** Opening Dataset records block **
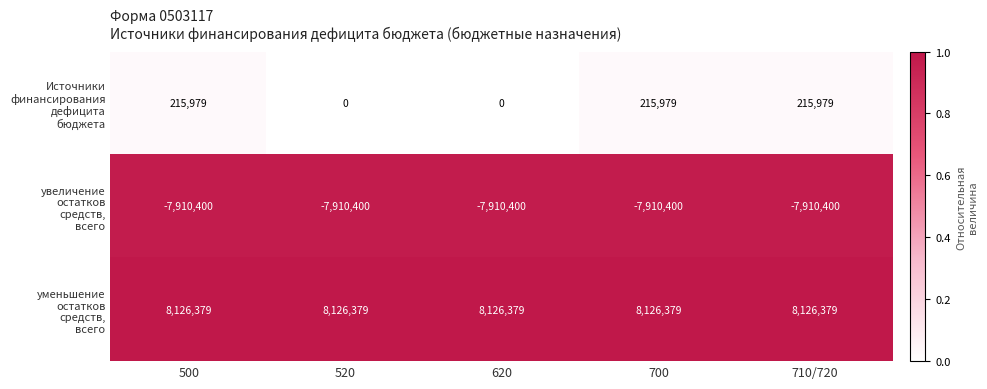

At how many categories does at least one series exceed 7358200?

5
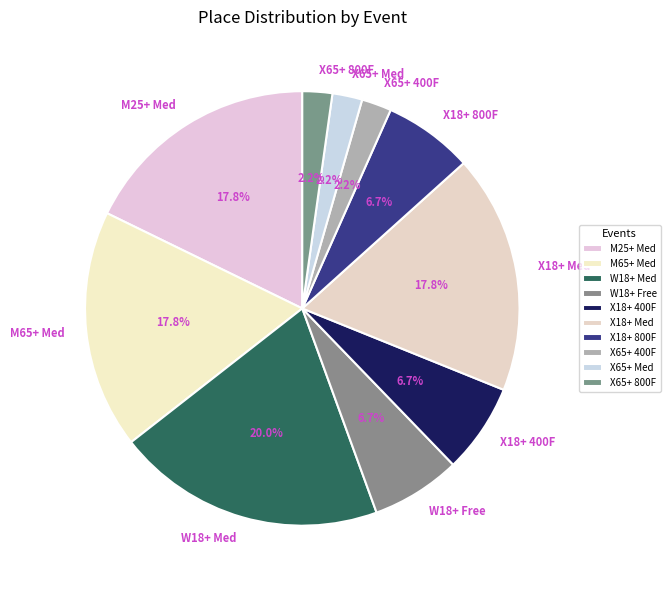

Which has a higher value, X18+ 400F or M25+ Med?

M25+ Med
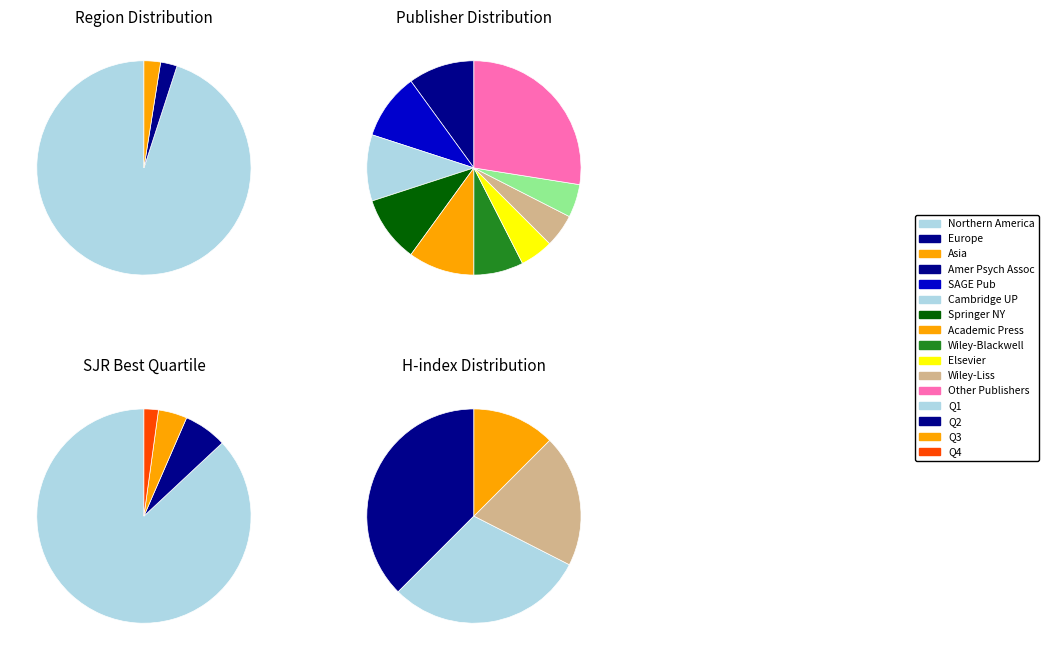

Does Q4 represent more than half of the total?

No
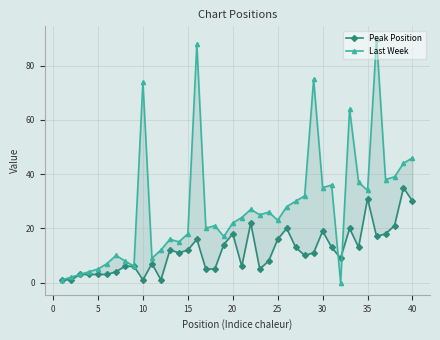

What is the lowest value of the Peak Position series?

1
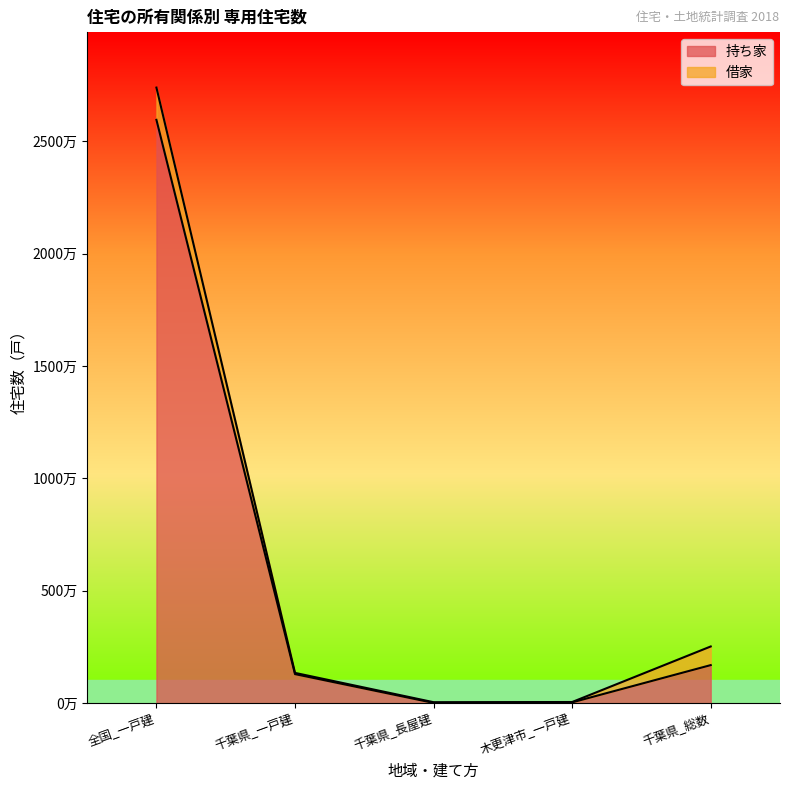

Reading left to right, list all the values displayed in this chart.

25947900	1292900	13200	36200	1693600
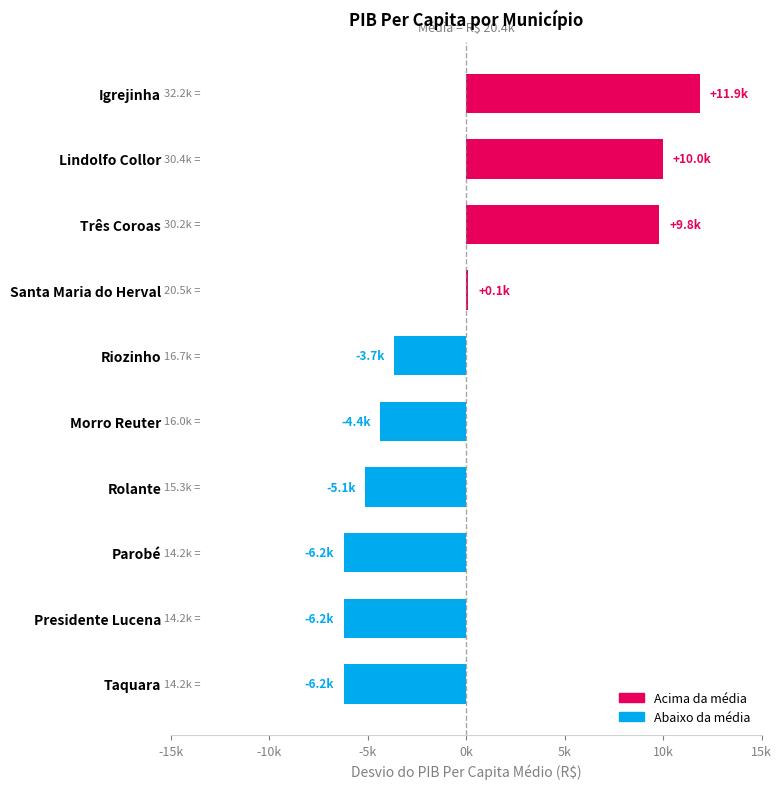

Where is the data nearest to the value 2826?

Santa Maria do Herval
** Closing Dataset records block **
§ **What the exercise asks**: Return these records verbatim, every line, leaving out the pictures.

§ **Reply**:
At how many categories does at least one series exceed 7358200?

5

Which has a higher value, X18+ 400F or M25+ Med?

M25+ Med

Does Q4 represent more than half of the total?

No

What is the lowest value of the Peak Position series?

1

Reading left to right, list all the values displayed in this chart.

25947900	1292900	13200	36200	1693600

Where is the data nearest to the value 2826?

Santa Maria do Herval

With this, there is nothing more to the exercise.